Prompt: Repeat the data that follows verbatim. Images are not part of the copy.

── Source information ──

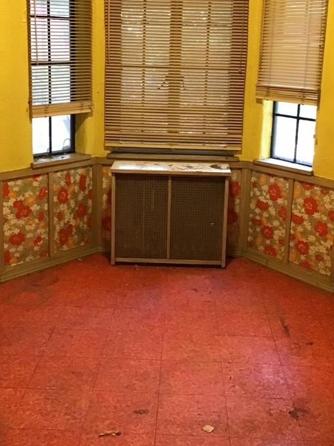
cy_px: 167
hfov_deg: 29.7
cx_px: 174
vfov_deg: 38.7
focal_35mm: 49
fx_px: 630
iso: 200
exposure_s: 1/24
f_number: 2.4
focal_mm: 3.3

───

Answer box:
cy_px: 167
hfov_deg: 29.7
cx_px: 174
vfov_deg: 38.7
focal_35mm: 49
fx_px: 630
iso: 200
exposure_s: 1/24
f_number: 2.4
focal_mm: 3.3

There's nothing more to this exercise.